The film begins with Lenya’s performance of “Mack the Knife,” the most popular song from Brecht and Weill’s The Threepenny Opera (1928). Lenya is perhaps the ultimate performer associated with the play, having appeared not only in the original German theatrical run, but also in Marc Blitzstein’s celebrated Off-Broadway revival in the mid-’50s, and on the recording of Louis Armstrong’s beloved American adaptation of “Mack the Knife.” In Lotte Lenya Sings Kurt Weill, she sings (in English, though her performances here are in both languages) overtop a montage of ominous historical footage from late ‘20s and early ‘30s Germany that follows the rise of Nazism, mixed with more experimental footage. Her performances are separated by more biographical, historical information from Wheldon.

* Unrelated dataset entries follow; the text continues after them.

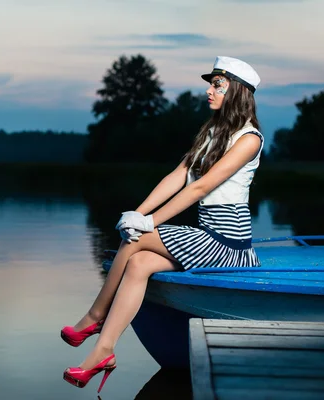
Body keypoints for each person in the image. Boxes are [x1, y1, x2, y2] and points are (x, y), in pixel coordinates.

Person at [61, 56, 264, 393]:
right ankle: (103, 353)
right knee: (139, 262)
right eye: (210, 83)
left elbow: (200, 187)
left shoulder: (249, 139)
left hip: (229, 243)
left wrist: (148, 223)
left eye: (217, 84)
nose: (208, 90)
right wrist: (137, 213)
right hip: (206, 235)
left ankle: (94, 319)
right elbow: (179, 176)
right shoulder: (212, 132)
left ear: (237, 91)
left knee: (138, 240)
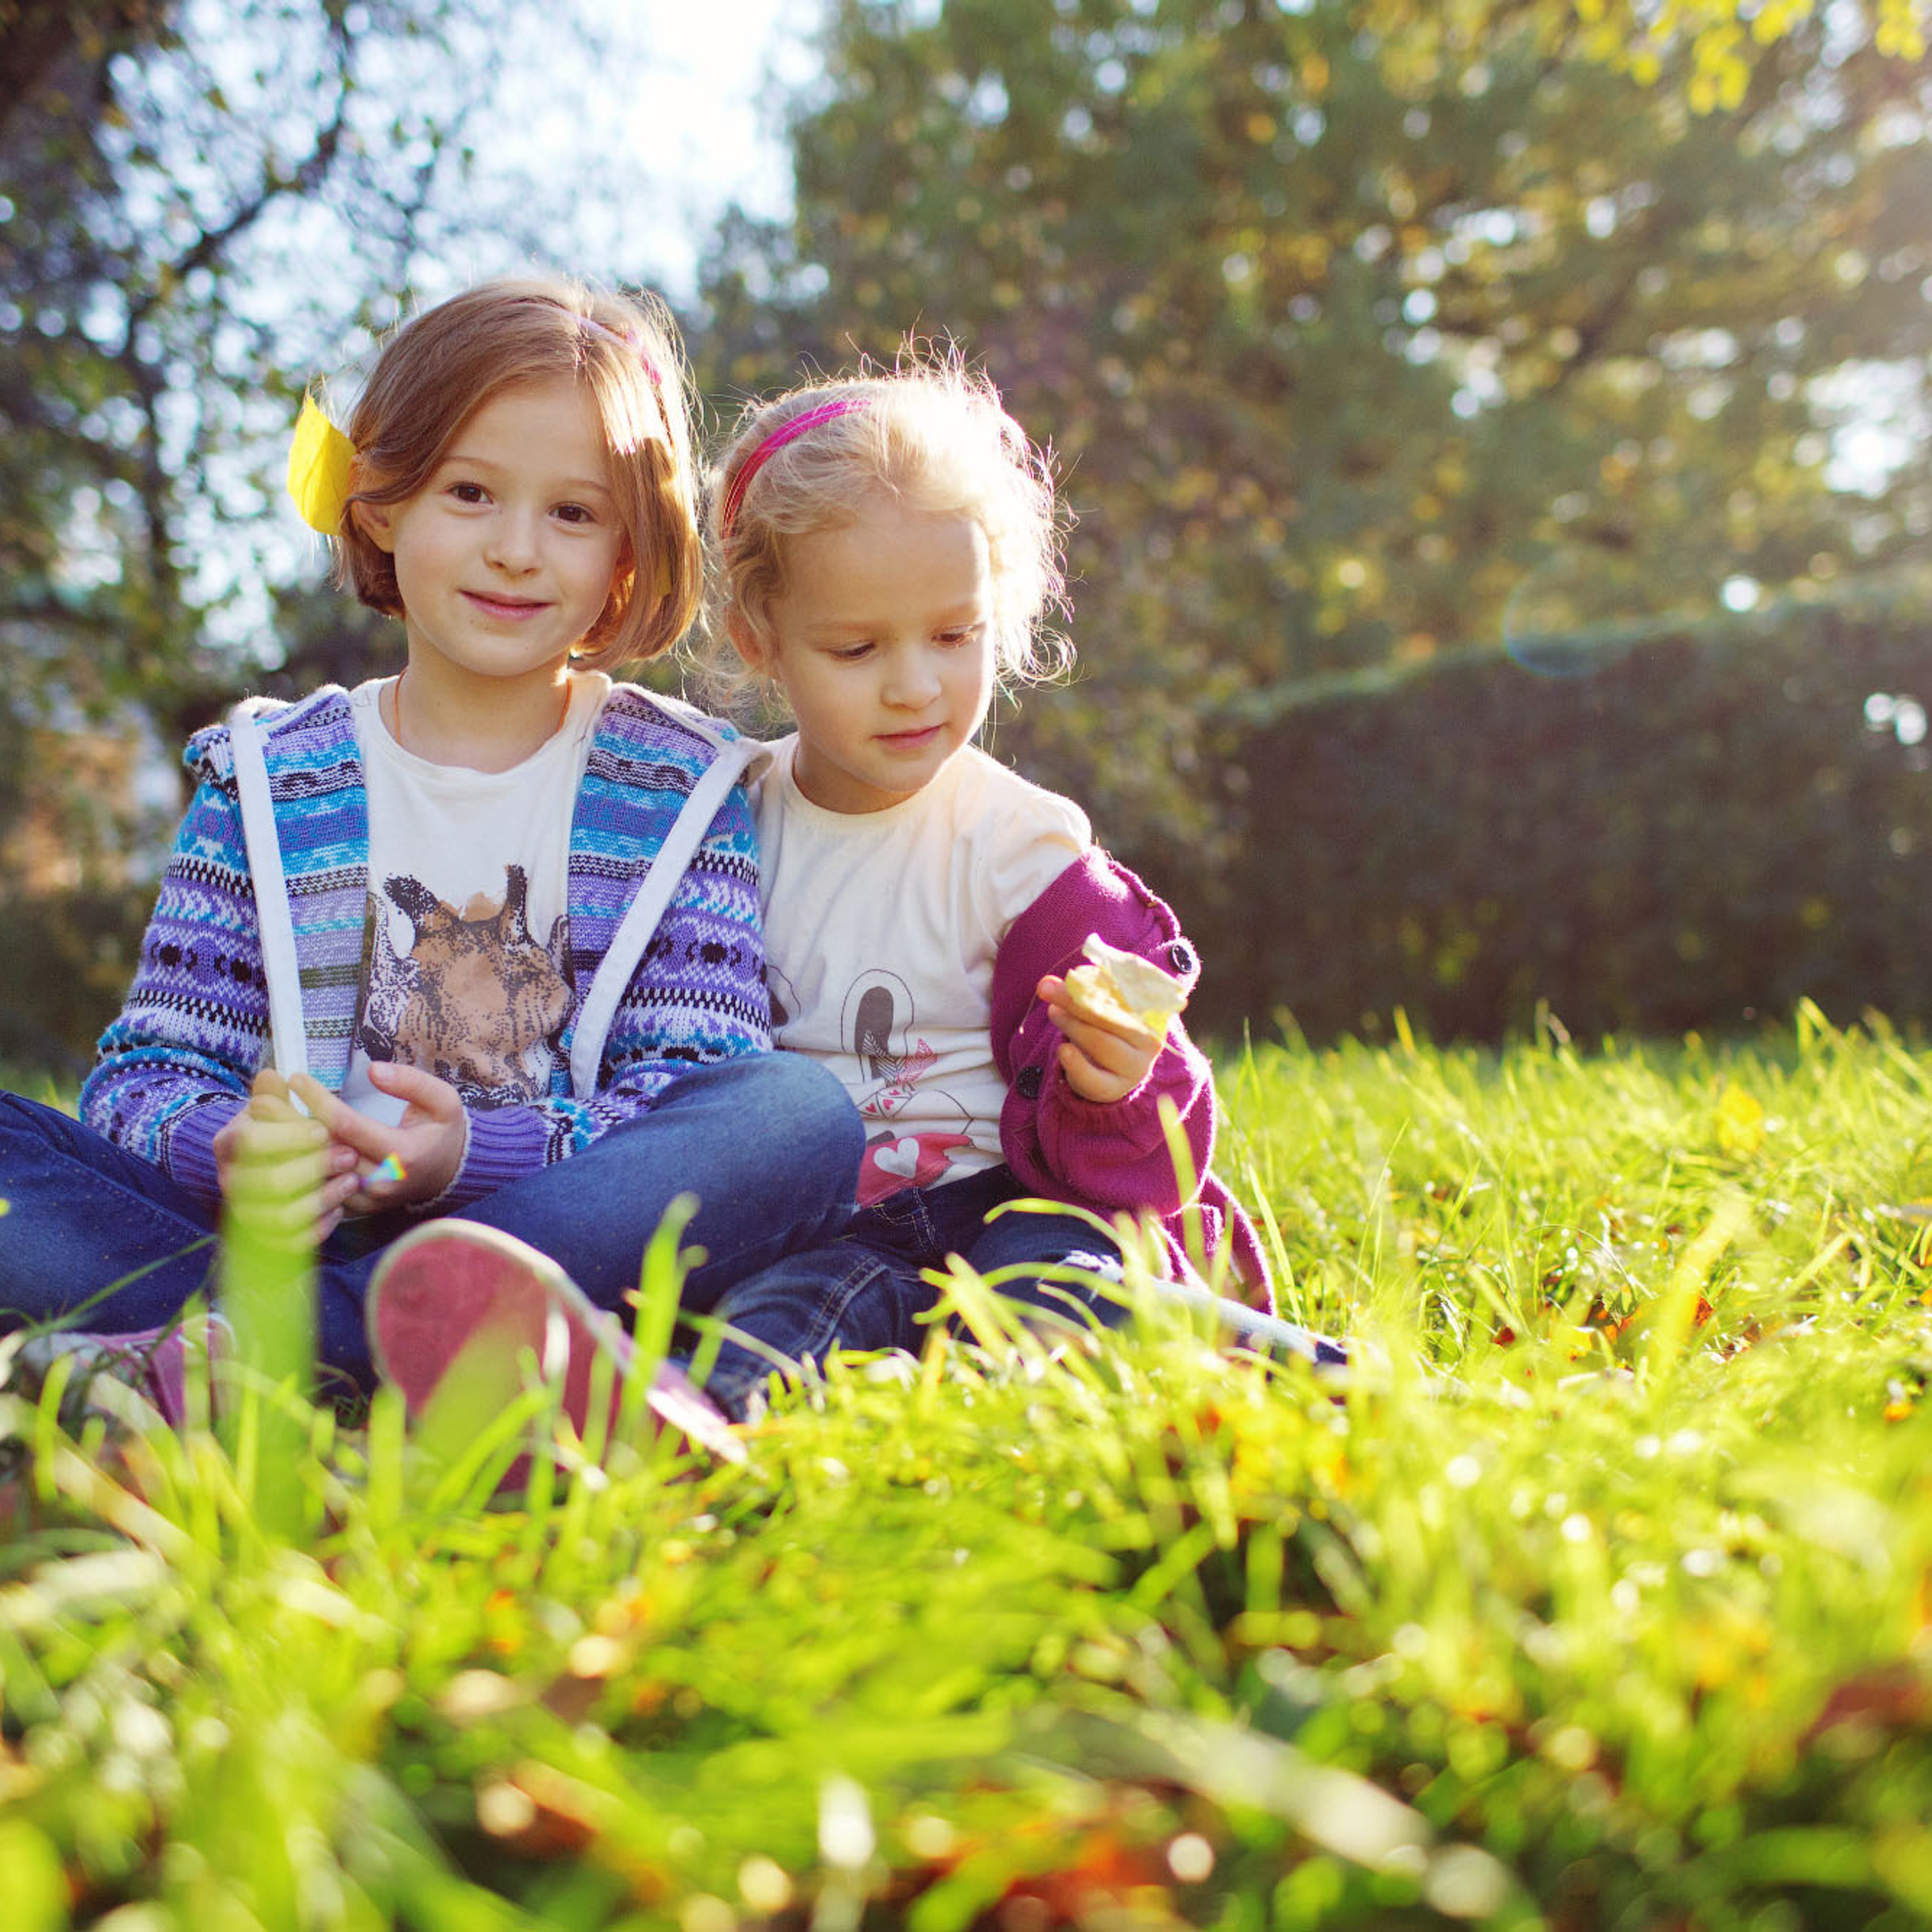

She goes on to sing three more songs: “Surabaya Johnny” from The Threepenny Opera, “Alabama Song” from The Rise and Fall of the City of Mahagonny (which most people now know from the covers by David Bowie and The Doors), and — my personal favorite — “Pirate Jenny” from The Threepenny Opera. Aside from the initial song, the rest are set up like stage productions with the captivating Lenya on stage by herself. Wheldon continues to underline the gravity of this music in terms of the time it was written, dramatically explaining, “The sound of vengeance rang through Berlin in the early ‘30s; there was vengeance even in daydreams.” He says that Brecht and Weill were genius for their bold (often life-threatening) approach, where they used, “popular techniques to illuminate the horror and to try and conquer the approaching darkness.” There is the sense that Lenya — and Brecht and Weill’s theatrical works — have endured despite it all. I can’t concisely describe my admittedly sentimental feelings for Brecht, Weill, or Lenya, needless to say that Russell, yet again, effortlessly stresses the continued importance of these musicians and their work, something he does with every one of the aforementioned Monitor episodes.